Page images and extracted text
▶

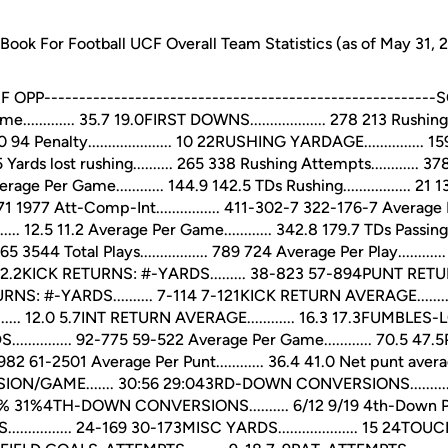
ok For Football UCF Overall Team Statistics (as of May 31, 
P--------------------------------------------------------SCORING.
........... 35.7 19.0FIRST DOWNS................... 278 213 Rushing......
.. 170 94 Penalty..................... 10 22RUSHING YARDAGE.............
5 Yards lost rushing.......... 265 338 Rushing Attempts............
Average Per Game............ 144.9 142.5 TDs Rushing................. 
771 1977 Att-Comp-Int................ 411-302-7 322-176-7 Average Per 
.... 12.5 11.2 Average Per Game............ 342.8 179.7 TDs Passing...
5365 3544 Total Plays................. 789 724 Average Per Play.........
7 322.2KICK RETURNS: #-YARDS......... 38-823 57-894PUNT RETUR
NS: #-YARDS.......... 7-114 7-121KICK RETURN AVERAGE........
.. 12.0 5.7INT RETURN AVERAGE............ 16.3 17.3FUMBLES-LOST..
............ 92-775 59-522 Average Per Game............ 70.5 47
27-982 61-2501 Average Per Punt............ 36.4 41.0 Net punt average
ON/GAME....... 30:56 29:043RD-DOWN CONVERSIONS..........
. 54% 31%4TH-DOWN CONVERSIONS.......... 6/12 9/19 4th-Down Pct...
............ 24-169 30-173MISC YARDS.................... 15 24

◀
▶

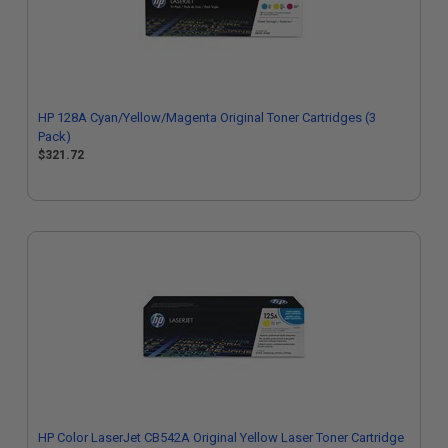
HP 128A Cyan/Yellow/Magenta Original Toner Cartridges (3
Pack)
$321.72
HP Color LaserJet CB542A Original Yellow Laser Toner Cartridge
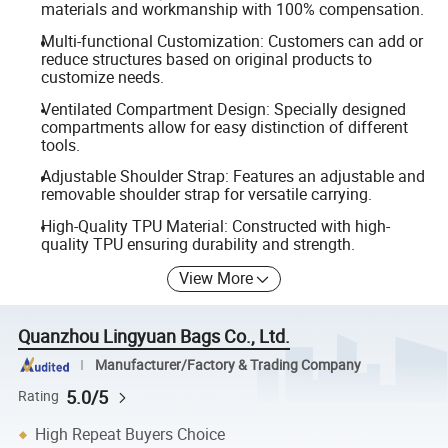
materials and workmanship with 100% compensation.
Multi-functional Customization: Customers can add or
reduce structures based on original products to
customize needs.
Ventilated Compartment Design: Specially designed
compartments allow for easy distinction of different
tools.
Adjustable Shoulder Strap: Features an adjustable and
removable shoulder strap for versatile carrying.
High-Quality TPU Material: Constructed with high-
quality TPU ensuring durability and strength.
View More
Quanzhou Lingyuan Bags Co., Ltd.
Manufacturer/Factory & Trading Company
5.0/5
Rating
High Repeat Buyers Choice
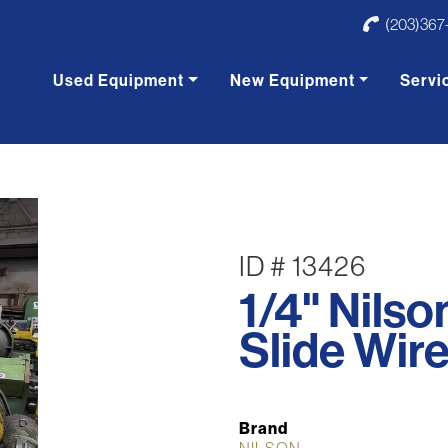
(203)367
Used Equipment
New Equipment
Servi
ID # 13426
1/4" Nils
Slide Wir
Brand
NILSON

◀

Find every line in the records that uses the string "Yellow", then copy it.

HP 128A Cyan/Yellow/Magenta Original Toner Cartridges (3
HP Color LaserJet CB542A Original Yellow Laser Toner Cartridge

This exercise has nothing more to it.